:: Text ::

Comment by infecto

Comment by infecto 6 days ago

24 replies

I am not sure why this was flagged but I don’t think it’s wrong. I am not sure if it’s a uniquely American thing but the internet has caused an unfortunate case of brigading for almost anything. I like to think I sit fairly middle in a lot of American topics I lean left on some items, taxes, healthcare, free school lunches and right on others but I remember how easy it was a number of years ago to be labeled a racist. You really cannot have an opinion about much these days without someone labeling you something unfavorably. It’s unfortunate.

pjc50 6 days ago

Ironically, "labelling" someone else is an act of free speech as much as anything else.

  • infecto 6 days ago

    I don’t think it’s ironic and my point was not the act of labeling itself but more of how America has become a brigading culture. Free speech should be protected, even for things that we know are wrong but we have this decay of the internet and culture where you are either with someone or against them.

    • pjc50 5 days ago

      But that's my point: what you call "brigading" is other people using their free speech in a way you don't like.

      • infecto 5 days ago

        I think we are talking past each other a bit.

        I am not objecting to people expressing disagreement or labeling as an abstract exercise of free speech. I am pointing to a pattern that has become common online where disagreement quickly turns into coordinated pile-ons, identity assignment, and social signaling rather than substantive engagement with the argument itself.

        Free speech protects the right to do that, but it does not mean the behavior is healthy or productive. When discourse collapses into binary alignment where nuance is treated as hostility, it discourages honest participation and pushes people toward silence or extremes.

        So yes, others are exercising free speech. My concern is about the cultural outcome of how that speech is increasingly used, not whether it is permitted.

        Increasingly society in America is either you are with us or not and at least for me my view of the world is more nuanced and day to day.

JKCalhoun 6 days ago

"Labelling" is different than censorship though, no?

  • infecto 5 days ago

    I think it’s all part of the same culture of brigading. My comment was more an extension of thought to the parents that America has gone down a hole where dialogue no longer exists.

watwut 5 days ago

> You really cannot have an opinion about much these days without someone labeling you something unfavorably. It’s unfortunate.

That is free speech. And the violence you see is direct consequence of a culture that tuts tuts "this is rude" when someone says "these right wing people are fascists" rather then look at what those right wing people openly talk about.

  • infecto 5 days ago

    It is but you’re missing the point. Just because something is free speech does not make it any less unfortunate. It’s pretty clear in some of the threads here how polarizing things have become.

:::
:: Dataset content ::

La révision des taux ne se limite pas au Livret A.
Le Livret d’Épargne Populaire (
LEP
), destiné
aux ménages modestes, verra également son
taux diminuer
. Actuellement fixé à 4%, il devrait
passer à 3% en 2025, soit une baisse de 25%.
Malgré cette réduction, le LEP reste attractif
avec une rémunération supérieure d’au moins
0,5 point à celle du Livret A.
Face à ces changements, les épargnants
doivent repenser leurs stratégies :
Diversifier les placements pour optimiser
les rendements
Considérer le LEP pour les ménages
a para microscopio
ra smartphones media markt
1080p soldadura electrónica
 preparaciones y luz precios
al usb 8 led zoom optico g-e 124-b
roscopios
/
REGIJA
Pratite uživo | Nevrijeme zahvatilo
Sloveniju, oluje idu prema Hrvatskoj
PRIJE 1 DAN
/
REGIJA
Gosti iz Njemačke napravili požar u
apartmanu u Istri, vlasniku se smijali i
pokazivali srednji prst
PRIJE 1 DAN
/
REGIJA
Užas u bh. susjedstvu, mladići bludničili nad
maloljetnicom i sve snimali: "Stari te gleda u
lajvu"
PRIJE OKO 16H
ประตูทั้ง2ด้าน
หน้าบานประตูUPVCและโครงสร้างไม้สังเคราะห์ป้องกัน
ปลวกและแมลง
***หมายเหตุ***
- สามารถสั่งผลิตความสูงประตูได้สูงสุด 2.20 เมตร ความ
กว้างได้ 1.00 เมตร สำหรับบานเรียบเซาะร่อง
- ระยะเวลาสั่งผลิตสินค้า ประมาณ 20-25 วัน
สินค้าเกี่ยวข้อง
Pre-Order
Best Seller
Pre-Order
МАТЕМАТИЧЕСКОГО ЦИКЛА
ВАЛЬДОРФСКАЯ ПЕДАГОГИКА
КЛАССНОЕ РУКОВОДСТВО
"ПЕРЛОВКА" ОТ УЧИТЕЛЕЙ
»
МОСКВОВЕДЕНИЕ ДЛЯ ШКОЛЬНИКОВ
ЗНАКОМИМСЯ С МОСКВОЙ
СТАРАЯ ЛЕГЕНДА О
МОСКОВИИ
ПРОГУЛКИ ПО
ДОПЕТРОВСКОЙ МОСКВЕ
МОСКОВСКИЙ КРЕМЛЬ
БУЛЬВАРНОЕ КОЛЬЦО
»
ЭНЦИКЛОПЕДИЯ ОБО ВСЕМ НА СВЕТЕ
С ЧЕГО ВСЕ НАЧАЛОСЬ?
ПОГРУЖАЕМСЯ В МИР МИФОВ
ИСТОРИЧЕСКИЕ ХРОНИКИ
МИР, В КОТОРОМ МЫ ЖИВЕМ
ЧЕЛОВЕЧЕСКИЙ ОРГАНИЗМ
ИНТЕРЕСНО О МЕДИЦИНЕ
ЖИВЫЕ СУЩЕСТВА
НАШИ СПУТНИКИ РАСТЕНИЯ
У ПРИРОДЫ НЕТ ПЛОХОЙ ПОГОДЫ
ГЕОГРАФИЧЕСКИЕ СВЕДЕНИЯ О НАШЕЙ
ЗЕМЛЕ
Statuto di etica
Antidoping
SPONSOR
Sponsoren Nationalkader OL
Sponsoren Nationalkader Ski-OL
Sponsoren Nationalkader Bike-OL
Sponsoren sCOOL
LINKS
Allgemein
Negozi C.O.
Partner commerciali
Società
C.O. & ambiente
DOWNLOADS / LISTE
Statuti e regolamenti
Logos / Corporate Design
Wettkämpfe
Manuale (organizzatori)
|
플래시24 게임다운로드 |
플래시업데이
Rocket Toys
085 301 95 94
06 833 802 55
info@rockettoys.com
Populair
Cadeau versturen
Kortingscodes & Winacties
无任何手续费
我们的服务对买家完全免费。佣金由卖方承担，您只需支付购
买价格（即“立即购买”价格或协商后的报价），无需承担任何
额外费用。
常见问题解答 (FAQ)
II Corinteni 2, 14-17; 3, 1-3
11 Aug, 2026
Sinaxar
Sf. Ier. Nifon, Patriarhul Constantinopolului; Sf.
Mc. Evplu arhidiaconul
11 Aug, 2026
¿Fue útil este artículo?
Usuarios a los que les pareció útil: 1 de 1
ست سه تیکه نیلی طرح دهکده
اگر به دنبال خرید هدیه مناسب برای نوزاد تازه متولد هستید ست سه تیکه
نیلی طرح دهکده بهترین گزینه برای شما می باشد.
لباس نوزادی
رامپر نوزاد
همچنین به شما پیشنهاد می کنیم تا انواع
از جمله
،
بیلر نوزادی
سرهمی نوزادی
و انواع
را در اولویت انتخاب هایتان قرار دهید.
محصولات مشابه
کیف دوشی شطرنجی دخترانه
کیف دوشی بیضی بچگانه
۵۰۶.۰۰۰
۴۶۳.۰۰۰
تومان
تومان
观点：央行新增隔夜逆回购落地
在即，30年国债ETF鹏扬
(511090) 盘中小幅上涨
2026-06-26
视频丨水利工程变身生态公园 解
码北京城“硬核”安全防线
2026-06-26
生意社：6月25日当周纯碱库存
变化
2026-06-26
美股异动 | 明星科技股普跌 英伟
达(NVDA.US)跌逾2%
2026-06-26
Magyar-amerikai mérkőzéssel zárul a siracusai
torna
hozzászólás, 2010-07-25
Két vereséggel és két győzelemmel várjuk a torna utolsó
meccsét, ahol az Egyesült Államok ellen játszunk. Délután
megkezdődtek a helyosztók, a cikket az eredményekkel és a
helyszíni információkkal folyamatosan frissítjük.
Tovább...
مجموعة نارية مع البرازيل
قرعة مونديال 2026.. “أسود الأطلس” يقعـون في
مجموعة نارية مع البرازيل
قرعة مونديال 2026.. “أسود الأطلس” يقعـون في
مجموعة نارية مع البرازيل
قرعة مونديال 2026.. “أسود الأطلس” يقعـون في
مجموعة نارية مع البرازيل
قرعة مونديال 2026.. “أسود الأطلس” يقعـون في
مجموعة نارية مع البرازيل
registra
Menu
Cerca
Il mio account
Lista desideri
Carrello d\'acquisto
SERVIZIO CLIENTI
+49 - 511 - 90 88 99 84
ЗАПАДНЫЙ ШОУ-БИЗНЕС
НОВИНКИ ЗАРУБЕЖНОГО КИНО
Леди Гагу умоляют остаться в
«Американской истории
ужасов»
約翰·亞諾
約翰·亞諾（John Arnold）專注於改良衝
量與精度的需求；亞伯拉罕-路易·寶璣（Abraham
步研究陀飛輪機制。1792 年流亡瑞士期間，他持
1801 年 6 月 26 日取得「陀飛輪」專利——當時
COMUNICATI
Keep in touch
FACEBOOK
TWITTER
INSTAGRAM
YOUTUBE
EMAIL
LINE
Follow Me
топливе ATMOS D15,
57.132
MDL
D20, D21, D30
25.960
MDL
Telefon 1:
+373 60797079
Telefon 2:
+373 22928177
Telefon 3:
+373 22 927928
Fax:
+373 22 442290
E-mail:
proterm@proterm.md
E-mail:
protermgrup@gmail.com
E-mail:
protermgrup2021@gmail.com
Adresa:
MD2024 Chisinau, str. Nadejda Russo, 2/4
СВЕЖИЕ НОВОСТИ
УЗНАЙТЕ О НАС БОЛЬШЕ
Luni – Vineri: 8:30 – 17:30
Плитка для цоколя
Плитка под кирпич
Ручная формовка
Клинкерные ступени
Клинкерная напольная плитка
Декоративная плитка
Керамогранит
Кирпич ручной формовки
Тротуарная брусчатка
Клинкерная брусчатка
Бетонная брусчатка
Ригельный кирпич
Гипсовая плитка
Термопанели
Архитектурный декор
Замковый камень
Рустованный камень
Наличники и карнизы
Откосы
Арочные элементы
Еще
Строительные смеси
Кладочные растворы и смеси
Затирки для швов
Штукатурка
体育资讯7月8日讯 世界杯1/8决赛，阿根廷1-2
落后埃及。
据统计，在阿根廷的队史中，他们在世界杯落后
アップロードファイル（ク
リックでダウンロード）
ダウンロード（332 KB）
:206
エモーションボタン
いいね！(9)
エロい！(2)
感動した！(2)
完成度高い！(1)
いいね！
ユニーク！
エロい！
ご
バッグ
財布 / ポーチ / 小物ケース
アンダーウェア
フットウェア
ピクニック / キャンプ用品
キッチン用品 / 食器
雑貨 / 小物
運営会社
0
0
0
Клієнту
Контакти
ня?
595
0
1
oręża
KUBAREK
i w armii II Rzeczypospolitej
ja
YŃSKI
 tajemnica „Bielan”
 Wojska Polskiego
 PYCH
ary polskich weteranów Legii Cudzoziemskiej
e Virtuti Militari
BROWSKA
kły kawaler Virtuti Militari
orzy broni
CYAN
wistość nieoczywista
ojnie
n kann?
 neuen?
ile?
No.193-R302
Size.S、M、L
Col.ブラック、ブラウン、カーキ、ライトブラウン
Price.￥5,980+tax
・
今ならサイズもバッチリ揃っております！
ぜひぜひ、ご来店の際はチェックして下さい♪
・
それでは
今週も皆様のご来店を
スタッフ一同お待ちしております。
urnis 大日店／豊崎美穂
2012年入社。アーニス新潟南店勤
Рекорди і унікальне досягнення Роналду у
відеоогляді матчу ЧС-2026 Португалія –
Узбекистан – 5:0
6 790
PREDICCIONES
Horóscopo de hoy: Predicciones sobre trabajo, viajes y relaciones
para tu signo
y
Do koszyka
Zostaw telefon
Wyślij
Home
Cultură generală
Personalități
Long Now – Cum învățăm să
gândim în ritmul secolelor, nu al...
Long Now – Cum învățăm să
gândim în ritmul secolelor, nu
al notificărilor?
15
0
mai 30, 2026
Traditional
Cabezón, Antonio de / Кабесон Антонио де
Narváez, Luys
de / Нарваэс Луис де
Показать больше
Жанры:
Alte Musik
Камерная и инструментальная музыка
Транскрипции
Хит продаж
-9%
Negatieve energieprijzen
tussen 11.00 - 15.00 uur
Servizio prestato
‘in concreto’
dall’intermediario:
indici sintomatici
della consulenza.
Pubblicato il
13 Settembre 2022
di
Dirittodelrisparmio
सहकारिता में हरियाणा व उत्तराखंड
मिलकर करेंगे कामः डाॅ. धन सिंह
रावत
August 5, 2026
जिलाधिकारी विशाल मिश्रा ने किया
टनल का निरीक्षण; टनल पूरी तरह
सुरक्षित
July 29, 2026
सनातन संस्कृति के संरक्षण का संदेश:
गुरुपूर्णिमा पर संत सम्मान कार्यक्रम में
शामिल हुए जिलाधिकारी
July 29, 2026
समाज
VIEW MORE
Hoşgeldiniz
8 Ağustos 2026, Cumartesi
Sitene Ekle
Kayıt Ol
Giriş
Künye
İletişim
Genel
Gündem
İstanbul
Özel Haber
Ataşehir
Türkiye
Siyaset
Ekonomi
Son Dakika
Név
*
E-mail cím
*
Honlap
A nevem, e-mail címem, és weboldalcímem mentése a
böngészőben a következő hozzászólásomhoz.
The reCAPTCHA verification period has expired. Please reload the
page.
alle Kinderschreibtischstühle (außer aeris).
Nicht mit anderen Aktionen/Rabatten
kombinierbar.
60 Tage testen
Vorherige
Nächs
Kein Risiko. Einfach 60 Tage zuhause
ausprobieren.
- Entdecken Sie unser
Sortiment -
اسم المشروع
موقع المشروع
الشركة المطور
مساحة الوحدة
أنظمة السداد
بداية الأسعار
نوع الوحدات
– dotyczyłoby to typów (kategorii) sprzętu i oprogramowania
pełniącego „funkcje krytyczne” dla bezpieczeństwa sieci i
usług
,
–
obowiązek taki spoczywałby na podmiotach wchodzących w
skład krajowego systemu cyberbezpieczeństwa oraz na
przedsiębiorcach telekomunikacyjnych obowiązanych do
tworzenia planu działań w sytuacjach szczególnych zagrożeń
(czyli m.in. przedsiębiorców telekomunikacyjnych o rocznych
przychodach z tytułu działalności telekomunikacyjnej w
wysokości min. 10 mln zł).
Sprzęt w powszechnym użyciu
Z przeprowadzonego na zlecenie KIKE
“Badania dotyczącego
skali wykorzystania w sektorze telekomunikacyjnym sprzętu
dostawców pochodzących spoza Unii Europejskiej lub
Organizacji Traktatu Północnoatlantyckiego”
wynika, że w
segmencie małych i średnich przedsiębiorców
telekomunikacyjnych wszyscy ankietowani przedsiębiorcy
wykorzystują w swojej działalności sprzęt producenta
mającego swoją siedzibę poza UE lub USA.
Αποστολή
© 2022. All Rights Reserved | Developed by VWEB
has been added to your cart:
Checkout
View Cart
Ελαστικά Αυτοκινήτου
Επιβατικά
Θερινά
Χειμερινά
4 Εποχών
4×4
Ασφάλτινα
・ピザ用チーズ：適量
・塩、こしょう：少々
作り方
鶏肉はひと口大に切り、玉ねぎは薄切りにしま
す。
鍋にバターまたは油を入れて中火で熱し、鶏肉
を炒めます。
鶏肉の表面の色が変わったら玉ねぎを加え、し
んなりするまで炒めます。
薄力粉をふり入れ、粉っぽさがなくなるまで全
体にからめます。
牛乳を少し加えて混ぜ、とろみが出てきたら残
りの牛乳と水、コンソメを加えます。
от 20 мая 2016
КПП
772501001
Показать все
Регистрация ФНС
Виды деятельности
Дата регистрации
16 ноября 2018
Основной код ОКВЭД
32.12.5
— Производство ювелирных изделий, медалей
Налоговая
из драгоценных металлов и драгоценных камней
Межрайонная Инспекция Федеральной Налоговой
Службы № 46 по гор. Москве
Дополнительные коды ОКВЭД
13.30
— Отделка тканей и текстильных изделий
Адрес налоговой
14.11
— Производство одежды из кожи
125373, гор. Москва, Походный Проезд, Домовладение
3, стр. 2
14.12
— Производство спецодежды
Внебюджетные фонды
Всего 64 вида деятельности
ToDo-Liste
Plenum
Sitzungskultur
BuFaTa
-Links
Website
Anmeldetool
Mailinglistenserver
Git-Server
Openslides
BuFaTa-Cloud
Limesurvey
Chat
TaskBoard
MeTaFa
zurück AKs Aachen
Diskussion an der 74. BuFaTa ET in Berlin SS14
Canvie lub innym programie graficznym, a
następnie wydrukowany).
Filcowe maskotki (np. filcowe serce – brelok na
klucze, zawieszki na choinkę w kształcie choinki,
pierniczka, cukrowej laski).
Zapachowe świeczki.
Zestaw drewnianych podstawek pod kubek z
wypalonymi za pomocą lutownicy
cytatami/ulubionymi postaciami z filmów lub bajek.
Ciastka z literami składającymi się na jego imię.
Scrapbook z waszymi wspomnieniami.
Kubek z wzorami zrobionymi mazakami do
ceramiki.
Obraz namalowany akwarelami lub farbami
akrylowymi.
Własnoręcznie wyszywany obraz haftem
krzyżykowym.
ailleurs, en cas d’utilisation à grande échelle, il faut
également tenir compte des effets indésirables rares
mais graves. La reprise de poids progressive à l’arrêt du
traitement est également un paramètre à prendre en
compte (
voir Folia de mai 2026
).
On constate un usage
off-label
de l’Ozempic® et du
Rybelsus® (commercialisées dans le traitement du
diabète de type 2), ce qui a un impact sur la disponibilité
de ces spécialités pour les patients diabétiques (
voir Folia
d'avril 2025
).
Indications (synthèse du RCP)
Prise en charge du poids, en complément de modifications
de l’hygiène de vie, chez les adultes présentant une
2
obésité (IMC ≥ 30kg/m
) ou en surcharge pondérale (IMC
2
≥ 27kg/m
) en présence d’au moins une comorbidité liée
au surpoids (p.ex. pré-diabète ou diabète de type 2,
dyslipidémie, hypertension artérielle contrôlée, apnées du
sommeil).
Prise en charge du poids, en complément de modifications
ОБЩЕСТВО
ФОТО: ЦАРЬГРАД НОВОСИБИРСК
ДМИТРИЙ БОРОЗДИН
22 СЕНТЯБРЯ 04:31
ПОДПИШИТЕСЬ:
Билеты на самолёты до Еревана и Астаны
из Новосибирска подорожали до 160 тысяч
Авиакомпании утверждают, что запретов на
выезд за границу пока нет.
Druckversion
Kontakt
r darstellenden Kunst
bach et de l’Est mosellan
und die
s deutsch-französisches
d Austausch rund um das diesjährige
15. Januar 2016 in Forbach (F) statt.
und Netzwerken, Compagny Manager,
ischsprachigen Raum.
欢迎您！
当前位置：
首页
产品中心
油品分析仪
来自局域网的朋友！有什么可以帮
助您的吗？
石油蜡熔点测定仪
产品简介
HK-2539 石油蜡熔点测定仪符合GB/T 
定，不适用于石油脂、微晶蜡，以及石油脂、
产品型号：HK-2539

:::

**Problem set**:
1. Repeat word for word the part of the thread that begins with the words containing "It is but you’re" and ends with "things have become.".
2. In the thread, why does infecto say that online pile-ons are unhealthy even though free speech protects them?
Nothing in the listing is needed.

**Your written answers**:
1.
It is but you’re missing the point. Just because something is free speech does not make it any less unfortunate. It’s pretty clear in some of the threads here how polarizing things have become.

2. Infecto says that when discourse collapses into binary alignment and nuance is treated as hostility, honest participation is discouraged. People are pushed toward silence or toward extremes.